Full disclosure: I'm not exactly unbiased here. The team leading this youth brigade, the Bolles School, is my alma mater. I have an immense amount of pride in the House That Troy Built, and one of the only reasons I'm still scrolling through these Juniors results so intently is because these Bolles kids are so damn good these days. In the summer of 1992, I arrived as a Bolles border in Jacksonville, FL and quickly bought in. All in. The school records were the national records in many cases; the expectation was to go all the way -- whatever that meant for you. (Note: dreams are for the deluded, goals for the real...)
With this attitude, cuts become incidental. Whatever they are is what you have to make. Make 'em whatever you want, kids will figure out how to get there. That was Coach Troy's attitude, and it's one reason he's now the head U.S. Olympic coach, coaching the world's best swimmer, and a major reason he left a legacy at Bolles that continues to perpetuate itself 13 years since he left for the University of Florida. Ryan Murphy might list Sergio Lopez as his coach of record, but he's swimming deep in a tradition that has set a sky high bar across all of pre-college swimming.
Once upon a time, when you made a U.S. Seniors cut, you couldn't swim that event anymore at Juniors. No more. Now, when a 16-year-old superstar crushes a Junior National record, you can expect to see him again next year, eager to lower that mark further still. Fact is, this meet is more exciting than most "Senior" Nationals, and is a meet of more consequence.
How exciting is it to watch tired National Teamers swim beat up in-season times at Winter U.S. Nationals?
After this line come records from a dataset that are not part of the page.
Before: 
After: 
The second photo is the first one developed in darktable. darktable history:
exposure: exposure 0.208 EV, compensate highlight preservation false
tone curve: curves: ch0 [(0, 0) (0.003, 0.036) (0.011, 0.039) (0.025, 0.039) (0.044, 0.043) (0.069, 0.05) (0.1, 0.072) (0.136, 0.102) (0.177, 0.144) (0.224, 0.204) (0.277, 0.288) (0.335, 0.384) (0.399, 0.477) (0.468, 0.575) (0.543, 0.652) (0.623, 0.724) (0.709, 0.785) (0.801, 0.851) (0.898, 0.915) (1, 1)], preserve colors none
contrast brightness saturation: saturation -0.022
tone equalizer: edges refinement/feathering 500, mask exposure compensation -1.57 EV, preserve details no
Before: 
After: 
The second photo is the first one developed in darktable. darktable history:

It's always great to get any airtime at all from NBC, a nice way to promote the stars of the next Games, but even those bold-faced names will admit that it's kind of a joke to trot out the cameras and air them racing in competitions that are, essentially, glorified workouts.
Instead, swim fans, take a look at the current state of Junior Nationals. It's an event that's evolved in fits and starts. It used to be two meets, East and West, back in the day. Then, it was canceled altogether, briefly, around the turn of the century. Then, it was united and brought back, with time standards that prevented any too-soon plateaus. I still love the idea of Juniors as a graduation meet, a time when you earn your ticket to the next level. But there's a reason things like March Madness remain more compelling than any NBA Finals:
There's nothing like that first flush of success.